Nepomuk without Strigi

2012-11-07T21:36:55Z

Strigi has always been a large part of Nepomuk. In fact a lot of users still do not understand the difference between the two. It’s quite common to see bug reports saying mentioning “Strigi/Nepomuk”. Lots of blog posts do the same.

Strigi consists of a number of different parts. In Nepomuk we just used to use libstreams and libstreamanalyzer. These were pure C++ libraries. The great thing about Strigi is that it is based on streams, instead of files. So one can theoretically even extract metadata from the album image embedded inside an audio files. It’s very powerful. Unfortunately, everything comes at a price, and this increased “awesomeness” comes with increased complexity. Additionally with it being a pure C++ ( no Qt or KDE ) library, contributing is harder.
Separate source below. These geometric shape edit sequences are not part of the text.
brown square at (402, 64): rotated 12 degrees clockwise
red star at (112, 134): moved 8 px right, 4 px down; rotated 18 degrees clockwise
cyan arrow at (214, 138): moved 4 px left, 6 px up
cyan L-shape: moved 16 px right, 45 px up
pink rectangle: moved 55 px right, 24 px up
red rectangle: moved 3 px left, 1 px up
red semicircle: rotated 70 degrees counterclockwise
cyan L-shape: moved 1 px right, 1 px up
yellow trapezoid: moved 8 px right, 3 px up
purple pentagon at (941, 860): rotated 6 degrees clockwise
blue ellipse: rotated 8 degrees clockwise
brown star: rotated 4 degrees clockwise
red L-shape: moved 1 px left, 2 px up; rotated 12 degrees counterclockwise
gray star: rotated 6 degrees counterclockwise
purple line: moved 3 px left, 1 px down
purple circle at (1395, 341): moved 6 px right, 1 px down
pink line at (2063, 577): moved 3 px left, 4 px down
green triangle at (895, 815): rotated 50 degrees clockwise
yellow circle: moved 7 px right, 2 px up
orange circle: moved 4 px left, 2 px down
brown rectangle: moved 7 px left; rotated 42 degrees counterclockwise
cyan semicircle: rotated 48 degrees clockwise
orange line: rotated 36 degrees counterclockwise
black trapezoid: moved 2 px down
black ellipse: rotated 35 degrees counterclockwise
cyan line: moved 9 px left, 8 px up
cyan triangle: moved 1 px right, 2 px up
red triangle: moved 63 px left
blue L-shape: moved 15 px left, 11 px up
For 4.10, We decided to take a very drastic change and move away from Strigi. There are a large number of reasons for doing so. Apart from the technical ones there was also an economic one - A large code base like Strigi is difficult to maintain and comes with a lot of added complexity.

Our own solution is based only on files (not streams) thereby making it a lot simpler. It directly uses the Nepomuk and KDE libraries, thereby making integration very simple. Integrating Strigi in Nepomuk required a lot of code.

This new file indexer currently resides in the nepomuk-core repository and does not have a public interface. I’m currently still debating if it should be public for 4.10. Write about if it gets a public interface, one can theoretically write plugins in other languages.

So far we have 5 indexers -

Image File - Based on Exiv2
Video Files - Based of ffmpeg (We might move to gstreamer)
Audio Files - Taglib
PDF Files - Poppler
Plain Text files

Writing file indexers for Nepomuk is now very simple. In fact these 5 indexers combined are just 500 lines. Here is the important part of the plain text extractor -

QTextStream ts( &file );
QString contents = ts.readAll();

int characters = contents.length();
int lines = contents.count( QChar('\n') );
int words = contents.count( QRegExp("\\b\\w+\\b") );

SimpleResource fileRes( resUri );
fileRes.addType( NFO::PlainTextDocument() );
fileRes.addProperty( NIE::plainTextContent(), contents );
fileRes.addProperty( NFO::wordCount(), words );
fileRes.addProperty( NFO::lineCount(), lines );
fileRes.addProperty( NFO::characterCount(), characters );

The current file indexers cover most of the commonly used files, but they still need to be polished. So, if you’re interested in contributing to Nepomuk, here is your chance.

I’ve managed to catalog some of the different files that I know we support. Our current indexers support many more formats, they just need to be properly tested.

If you’re interested in helping, you can start by running nepomuk-core, and manually indexing the different file formats and updating this page. If you’re a developer, feel free to checkout nepomuk-core, and start writing extractors. I’ve written a simple guide.

Btw, all of this Nepomuk awesomeness is powered by Blue Systems!